Cependant, l'avenir est très nettement à la 3e édition, pas
seulement pour des raisons commerciales. Débuter en 3e ed. n'est pas plus
difficile et c'est un système clos qui fonctionne très bien si l'on
n'a pas connu les anciennes versions. Bien des points obscurs ont trouvé
à cette occasion des solutions élégantes et simples : conversion
des sorts de soin, skills de spot, take 10, tirs à distance, risque de
noyade sont, entre bien d'autres, remarquablement éclaircis. Plusieurs
innovations sont heureuses, notamment les skills. La réécriture
des sorts est correcte. L'équilibrage des grandes classes est conservé,
nonobstant une certaine faiblesse des clercs et plus encore des monks.
A tout
nouveau joueur, je recommanderais donc sans hésiter la 3e édition
de D&D ; elle est facile d'accès, plaisante, détaillée.
Maintenant, le catalogue des défauts de la 3e édition vaut
celui de la 1e ou de la 2e. Ce qui fut gagné à un endroit est souvent
perdu à un autre. De façon générale, la 3e ed suit
cette pente qui déresponsabilise le DM et les joueurs en faisant reposer
sur un accroissement de statistiques ce qui appartenait à l'arbitraire,
dans tous les sens du terme, le pire comme le meilleur. Cela peut sans doute passer
pour une amélioration, compte tenu du niveau de la plupart des arbitres.

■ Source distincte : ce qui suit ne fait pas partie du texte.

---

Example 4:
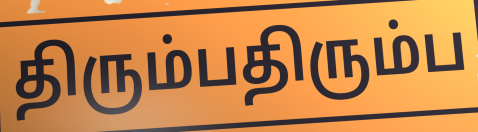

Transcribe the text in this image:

திரும்பதிரும்ப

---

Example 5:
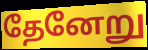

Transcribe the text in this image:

தேனேறு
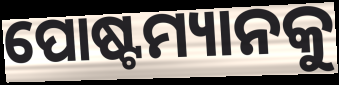
ପୋଷ୍ଟମ୍ୟାନକୁ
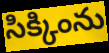
సిక్కింను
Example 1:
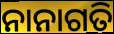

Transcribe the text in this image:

ନାନାଗତି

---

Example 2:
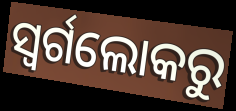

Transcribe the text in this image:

ସ୍ଵର୍ଗଲୋକରୁ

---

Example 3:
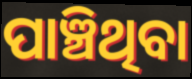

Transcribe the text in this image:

ପାଞ୍ଚିଥିବା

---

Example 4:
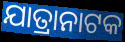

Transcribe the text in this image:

ଯାତ୍ରାନାଟକ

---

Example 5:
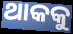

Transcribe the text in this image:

ଥାକକୁ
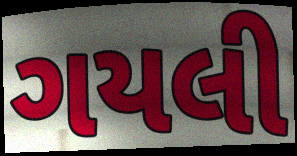
ગયલી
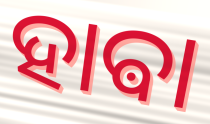
ହାଵା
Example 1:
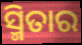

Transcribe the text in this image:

ସ୍ମିତାର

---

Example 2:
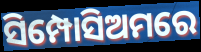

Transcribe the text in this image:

ସିମ୍ପୋସିଅମରେ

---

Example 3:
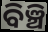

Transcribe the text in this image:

ବିଞ୍ଚି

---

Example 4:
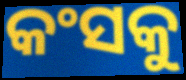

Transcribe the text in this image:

Cependant, à maints égards, le fantastique y perd, parfois en bien
(les portes ne sont plus défonçables n'importe comment
), parfois
en mal (impossible de jouer sans figurines et sans des calculs précis qui
tiennent bien plus du wargame que du jeu de rôle). D'où le sentiment,
pour de vieux rôlistes, que la règle devient de moins en moins un
support et de plus en plus une cage. Enfin, plusieurs aspects sentent le marketing
pur : les réformes du système de niveaux ou l'introduction du challenge
rating arrivent in concreto, en termes de jeu, à des résultats assez
semblables à ceux des éditions précédentes, quoique
radicalement incompatibles avec elles. La principale différence sont des
statistiques déplafonnées et surabondantes dont la lecture, en ce
qui concerne les monstres, devient parfois un véritable pensum.
On aurait
sans doute pu créer le système du d20, cur de la 3e édition,
d'une façon qui le laisse compatible avec les éditions précédentes.

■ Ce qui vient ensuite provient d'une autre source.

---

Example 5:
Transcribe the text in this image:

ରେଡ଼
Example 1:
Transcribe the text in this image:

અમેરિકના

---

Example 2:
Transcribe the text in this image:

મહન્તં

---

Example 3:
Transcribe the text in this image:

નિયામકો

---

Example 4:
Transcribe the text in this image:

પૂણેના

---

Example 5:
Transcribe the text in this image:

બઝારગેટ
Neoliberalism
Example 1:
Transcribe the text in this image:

Ne pas l'avoir fait permet de reproduire exactement les mêmes monstres et
modules que préexistants, avec de nouvelles caractéristiques, de
nouveaux dessins dans des livres avec de nouvelles couvertures et de nouveaux
tarifs.
Enfin, on arrive au même n'importe quoi avec les classes
de " prestige " (!) qu'avec les innombrables " kits " (de
sinistre mémoire) de la 2e édition. En combinant cette étrangeté
avec les feats, on donne là en plein dans l'un des principaux défauts
du jeu de rôle depuis son âge adulte, le " mini-maxage "
qui consiste à tordre les règles autant que possible pour s'assurer
du personnage le plus puissant. Là n'est vraiment pas l'essentiel et pourtant
telle est la tentation immédiatement inspirée aux joueurs. Or, dans
mon expérience personnelle, les plus intéressants et plus fameux
personnages que j'ai eu le privilège d'arbitrer étaient totalement
indépendants de leurs statistiques; certains en avaient d'excellentes mais
beaucoup, et sans doute la plupart, de très ordinaires. Car c'est parfois
avec de médiocres caractéristiques que le joueur se sent forcé
de compenser qu'il crée ainsi ses meilleurs personnages, ne pouvant céder
à la facilité de se reposer sur des chiffres et des jets de dé.
Il ne faut pas non plus oublier que c'est quelque part forcément un aveu
de faiblesse des règles que d'inciter à prendre des personnages
à très hautes caractéristiques ou à capacités
particulières pour pouvoir s'assurer des chances raisonnables de survie
et pour prendre plaisir au jeu.
Fondamentalement, le point
dont il faut se souvenir demeure : les règles de 3e ed n'interdisent pas
plus que les anciennes le mauvais arbitrage de même qu'elles ne me semblent
pas mieux favoriser un meilleur arbitrage. C'est simplement un autre système,
cousin plutôt que frère du précédent, plus léger
et simple à certains égards, plus lourd et lent à d'autres.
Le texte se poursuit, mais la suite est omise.